Badan Meteorologi, Klimatologi, dan Geofisika (BMKG) mengeluarkan peringatan dini cuaca ekstrem untuk Jumat, 31 Juli 2026. Sejumlah wilayah di Indonesia diprediksi akan mengalami hujan lebat yang disertai angin kencang, meskipun sebagian besar wilayah telah memasuki musim kemarau. Peringatan ini didasarkan pada hasil pemantauan terkini kondisi atmosfer yang menunjukkan adanya dinamika cuaca yang tidak biasa.
Musim Kemarau Meluas, Namun Hujan Masih Mengancam
BMKG menjelaskan bahwa berdasarkan hasil pemantauan pada Dasarian II Juli 2026, musim kemarau terus meluas dan kondisi kering semakin mendominasi berbagai wilayah di Indonesia. Secara statistik, curah hujan dengan kategori rendah mencakup sekitar 92,93 persen wilayah Indonesia. Hal ini menunjukkan bahwa mayoritas daerah sudah memasuki musim kemarau. Namun demikian, BMKG tetap mengingatkan bahwa potensi hujan lebat masih ada di beberapa titik, terutama di wilayah yang berada di dekat daerah konvergensi atau pertemuan angin.
Wilayah yang Berpotensi Terdampak
Meski tidak disebutkan secara spesifik dalam pernyataan resmi, BMKG biasanya merilis peta prakiraan cuaca yang mencakup pulau-pulau besar seperti Sumatera, Jawa, Kalimantan, Sulawesi, dan Papua. Daerah-daerah yang berada di sekitar garis ekuator atau memiliki topografi kompleks seringkali menjadi titik rawan hujan lebat. BMKG mengimbau masyarakat di wilayah tersebut untuk waspada terhadap potensi bencana hidrometeorologi seperti banjir dan tanah longsor, terutama di daerah dengan drainase buruk atau lereng curam.
Penyebab Fenomena Cuaca Ekstrem di Musim Kemarau
Fenomena hujan di tengah musim kemarau dapat dipicu oleh beberapa faktor, di antaranya aktivitas gelombang atmosfer seperti Madden-Julian Oscillation (MJO) atau fenomena lokal seperti sirkulasi siklonik. BMKG mencatat bahwa meskipun musim kemarau telah dominan, gangguan cuaca masih mungkin terjadi akibat adanya pengaruh siklon tropis di sekitar Samudra Hindia atau Samudra Pasifik yang memicu pembentukan awan hujan. Selain itu, pemanasan permukaan laut yang tidak merata juga dapat menyebabkan penguapan meningkat dan memicu hujan lokal.
Dampak dan Imbauan BMKG
Hujan lebat yang disertai angin kencang dapat menyebabkan kerusakan pada infrastruktur ringan, seperti pohon tumbang, atap rumah terbang, dan gangguan pada jaringan listrik. BMKG mengimbau masyarakat untuk menghindari berteduh di bawah pohon besar atau struktur bangunan yang tidak kokoh saat angin kencang terjadi. Bagi yang berkendara, sebaiknya mengurangi kecepatan dan menyalakan lampu utama. Di sektor pertanian, petani diharapkan memperhatikan jadwal tanam karena curah hujan yang tidak terduga dapat memengaruhi masa panen.

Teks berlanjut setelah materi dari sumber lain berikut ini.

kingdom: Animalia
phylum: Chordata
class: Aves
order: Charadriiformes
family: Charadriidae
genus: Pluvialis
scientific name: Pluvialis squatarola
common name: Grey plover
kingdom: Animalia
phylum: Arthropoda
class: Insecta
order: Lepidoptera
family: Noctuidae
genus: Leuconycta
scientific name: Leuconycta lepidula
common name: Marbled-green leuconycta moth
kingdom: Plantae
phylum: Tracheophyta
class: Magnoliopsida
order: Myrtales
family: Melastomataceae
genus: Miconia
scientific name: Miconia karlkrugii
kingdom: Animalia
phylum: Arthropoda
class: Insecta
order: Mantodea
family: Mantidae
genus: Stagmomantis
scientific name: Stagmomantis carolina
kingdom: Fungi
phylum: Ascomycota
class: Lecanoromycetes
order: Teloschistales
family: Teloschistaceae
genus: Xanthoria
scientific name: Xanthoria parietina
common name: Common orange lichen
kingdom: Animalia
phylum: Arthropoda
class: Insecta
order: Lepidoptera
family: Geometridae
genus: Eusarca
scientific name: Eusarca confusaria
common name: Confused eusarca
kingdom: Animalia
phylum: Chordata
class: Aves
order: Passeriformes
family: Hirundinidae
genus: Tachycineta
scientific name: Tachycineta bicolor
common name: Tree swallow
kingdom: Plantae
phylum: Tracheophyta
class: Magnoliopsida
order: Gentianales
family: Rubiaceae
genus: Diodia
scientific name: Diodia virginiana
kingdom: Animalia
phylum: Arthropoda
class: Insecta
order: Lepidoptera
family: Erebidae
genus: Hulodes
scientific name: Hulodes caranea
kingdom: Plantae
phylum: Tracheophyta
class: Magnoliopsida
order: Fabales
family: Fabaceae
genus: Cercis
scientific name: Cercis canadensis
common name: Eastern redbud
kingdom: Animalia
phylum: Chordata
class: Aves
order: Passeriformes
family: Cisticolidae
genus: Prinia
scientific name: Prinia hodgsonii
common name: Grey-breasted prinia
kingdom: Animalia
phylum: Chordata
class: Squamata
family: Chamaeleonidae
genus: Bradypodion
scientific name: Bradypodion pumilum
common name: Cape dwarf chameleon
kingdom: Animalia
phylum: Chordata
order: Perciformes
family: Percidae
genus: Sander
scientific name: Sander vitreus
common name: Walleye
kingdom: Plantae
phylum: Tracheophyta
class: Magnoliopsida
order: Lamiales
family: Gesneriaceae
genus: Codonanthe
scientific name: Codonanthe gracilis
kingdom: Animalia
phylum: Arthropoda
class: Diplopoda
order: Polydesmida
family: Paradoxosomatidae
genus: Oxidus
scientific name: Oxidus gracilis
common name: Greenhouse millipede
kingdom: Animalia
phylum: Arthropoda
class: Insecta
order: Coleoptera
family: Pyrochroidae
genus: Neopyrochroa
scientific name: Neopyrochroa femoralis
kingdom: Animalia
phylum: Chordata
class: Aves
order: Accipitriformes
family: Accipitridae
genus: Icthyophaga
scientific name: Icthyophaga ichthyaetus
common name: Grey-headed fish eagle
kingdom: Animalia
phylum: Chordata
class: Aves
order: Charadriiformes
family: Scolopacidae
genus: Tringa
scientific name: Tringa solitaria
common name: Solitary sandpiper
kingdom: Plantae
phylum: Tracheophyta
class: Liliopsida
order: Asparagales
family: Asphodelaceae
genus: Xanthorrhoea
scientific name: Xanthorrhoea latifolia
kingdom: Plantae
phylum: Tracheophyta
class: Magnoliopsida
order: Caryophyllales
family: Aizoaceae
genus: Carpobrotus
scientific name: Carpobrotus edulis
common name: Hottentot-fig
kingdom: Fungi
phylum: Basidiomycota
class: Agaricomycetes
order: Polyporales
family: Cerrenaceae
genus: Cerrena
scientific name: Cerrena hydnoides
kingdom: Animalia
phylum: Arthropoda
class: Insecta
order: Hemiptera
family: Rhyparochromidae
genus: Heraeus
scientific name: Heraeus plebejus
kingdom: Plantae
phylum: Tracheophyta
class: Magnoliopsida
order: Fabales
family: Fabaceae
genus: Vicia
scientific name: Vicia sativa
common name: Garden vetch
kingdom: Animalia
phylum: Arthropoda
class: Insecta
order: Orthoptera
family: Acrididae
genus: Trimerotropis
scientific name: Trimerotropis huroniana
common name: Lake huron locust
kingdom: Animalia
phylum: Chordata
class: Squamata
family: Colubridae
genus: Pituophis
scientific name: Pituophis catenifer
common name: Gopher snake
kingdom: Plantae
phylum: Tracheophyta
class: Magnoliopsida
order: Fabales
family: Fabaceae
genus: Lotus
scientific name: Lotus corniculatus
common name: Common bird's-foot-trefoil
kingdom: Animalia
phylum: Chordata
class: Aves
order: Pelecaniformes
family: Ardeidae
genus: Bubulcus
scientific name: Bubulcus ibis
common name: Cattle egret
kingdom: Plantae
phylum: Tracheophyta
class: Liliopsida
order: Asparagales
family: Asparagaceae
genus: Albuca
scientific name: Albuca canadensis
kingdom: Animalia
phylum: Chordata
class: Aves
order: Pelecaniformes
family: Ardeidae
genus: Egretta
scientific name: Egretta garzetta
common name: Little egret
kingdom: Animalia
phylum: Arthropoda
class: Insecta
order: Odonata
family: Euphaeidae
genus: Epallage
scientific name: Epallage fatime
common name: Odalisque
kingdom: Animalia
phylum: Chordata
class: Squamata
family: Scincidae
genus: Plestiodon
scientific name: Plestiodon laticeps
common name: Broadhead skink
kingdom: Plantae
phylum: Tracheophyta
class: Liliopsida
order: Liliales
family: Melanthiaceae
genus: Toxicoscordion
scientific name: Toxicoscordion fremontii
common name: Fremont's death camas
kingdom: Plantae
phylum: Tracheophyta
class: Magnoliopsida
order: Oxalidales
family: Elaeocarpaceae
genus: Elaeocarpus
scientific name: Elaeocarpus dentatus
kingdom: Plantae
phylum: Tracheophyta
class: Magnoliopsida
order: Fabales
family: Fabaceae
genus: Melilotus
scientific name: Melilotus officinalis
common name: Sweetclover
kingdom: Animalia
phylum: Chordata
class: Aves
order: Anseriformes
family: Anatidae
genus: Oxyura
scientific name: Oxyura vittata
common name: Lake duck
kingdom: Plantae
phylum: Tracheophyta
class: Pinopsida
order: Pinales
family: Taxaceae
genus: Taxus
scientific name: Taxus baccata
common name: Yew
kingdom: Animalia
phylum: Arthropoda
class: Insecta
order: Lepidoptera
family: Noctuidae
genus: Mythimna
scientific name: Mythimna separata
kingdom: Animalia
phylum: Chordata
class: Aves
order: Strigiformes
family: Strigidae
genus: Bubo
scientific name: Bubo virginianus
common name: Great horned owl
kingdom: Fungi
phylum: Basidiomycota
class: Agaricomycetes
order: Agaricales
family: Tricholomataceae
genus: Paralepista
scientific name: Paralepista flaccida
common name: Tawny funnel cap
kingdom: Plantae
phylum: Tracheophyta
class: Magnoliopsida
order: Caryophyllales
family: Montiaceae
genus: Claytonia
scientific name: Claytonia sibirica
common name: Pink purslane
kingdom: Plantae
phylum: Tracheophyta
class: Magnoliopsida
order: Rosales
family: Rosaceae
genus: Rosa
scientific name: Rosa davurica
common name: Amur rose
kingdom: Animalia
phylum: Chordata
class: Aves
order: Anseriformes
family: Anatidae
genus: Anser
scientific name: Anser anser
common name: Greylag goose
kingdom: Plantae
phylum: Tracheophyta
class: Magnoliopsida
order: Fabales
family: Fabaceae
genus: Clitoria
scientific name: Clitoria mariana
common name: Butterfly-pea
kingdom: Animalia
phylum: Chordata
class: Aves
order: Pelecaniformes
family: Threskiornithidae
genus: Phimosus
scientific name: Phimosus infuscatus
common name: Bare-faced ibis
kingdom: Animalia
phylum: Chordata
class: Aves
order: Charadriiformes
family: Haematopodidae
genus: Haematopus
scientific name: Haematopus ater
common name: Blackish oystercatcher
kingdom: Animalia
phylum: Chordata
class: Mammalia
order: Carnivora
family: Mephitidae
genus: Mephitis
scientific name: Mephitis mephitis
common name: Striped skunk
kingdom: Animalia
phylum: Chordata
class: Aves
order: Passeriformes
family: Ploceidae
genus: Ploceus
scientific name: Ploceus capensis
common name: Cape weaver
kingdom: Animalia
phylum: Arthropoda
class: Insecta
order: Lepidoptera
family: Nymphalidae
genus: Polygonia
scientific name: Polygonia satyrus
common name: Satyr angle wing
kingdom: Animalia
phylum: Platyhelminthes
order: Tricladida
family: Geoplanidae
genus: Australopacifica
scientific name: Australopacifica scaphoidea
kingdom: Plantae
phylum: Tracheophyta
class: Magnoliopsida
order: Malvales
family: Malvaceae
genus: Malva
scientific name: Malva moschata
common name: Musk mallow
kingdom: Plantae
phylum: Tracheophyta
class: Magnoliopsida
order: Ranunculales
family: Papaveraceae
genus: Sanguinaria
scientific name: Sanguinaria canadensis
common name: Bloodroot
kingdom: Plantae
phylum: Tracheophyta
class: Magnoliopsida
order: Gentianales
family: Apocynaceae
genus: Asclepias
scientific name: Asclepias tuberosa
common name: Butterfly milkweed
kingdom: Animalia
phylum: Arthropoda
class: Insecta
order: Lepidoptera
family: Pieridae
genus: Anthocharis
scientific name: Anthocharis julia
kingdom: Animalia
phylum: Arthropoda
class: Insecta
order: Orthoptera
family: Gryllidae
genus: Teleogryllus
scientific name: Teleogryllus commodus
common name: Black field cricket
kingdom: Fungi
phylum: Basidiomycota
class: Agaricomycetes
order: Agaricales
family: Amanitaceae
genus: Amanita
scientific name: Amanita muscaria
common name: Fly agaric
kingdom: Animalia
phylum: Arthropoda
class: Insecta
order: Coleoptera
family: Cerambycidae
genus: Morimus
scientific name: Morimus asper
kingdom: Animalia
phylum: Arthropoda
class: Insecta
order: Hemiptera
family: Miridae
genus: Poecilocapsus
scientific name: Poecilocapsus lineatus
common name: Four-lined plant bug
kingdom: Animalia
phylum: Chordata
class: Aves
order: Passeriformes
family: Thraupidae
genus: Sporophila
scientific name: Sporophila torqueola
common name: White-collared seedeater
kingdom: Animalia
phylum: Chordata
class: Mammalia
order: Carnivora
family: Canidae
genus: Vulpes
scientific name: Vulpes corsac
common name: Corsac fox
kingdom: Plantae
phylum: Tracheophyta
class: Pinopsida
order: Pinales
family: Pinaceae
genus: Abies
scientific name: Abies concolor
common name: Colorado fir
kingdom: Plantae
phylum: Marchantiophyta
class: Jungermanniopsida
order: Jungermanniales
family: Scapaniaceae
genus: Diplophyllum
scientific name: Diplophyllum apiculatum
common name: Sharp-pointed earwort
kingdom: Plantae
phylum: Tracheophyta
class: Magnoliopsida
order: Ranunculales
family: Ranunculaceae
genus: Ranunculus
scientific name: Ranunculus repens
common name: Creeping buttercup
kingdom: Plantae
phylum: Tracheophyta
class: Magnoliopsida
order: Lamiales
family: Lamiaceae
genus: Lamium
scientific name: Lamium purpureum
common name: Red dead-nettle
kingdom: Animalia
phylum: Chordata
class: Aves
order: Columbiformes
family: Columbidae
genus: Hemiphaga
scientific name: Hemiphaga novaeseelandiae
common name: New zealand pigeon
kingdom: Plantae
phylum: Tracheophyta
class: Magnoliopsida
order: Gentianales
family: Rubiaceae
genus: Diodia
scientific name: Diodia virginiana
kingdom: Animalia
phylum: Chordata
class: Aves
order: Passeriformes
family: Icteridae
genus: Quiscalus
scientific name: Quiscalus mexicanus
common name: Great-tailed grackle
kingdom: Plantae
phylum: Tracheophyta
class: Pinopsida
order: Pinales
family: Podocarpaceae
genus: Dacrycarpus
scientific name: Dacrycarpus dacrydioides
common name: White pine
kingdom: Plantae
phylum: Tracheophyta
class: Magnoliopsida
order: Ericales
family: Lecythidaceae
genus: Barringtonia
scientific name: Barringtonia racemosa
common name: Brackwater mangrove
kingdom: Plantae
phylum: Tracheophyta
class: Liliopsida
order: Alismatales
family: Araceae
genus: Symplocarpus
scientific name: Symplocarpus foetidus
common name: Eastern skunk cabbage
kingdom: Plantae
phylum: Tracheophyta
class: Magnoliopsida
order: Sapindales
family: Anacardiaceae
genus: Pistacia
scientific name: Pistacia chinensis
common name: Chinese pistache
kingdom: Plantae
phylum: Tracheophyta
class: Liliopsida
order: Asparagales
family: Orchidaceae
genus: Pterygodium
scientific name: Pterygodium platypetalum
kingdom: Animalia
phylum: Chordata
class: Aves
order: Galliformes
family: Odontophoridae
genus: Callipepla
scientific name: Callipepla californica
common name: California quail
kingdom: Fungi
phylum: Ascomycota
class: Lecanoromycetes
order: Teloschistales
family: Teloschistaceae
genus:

Perbandingan dengan Data Dasarian II Juli 2026
Data menunjukkan bahwa 92,93 persen wilayah Indonesia mengalami curah hujan rendah, yang merupakan indikasi musim kemarau yang kuat. Namun, sisanya—sekitar 7,07 persen—masih memiliki curah hujan menengah hingga tinggi. Inilah yang menjadi perhatian BMKG, karena wilayah dengan curah hujan tinggi tersebut berpotensi mengalami cuaca ekstrem. BMKG terus memantau perkembangan dan akan memperbarui informasi secara berkala melalui kanal resmi.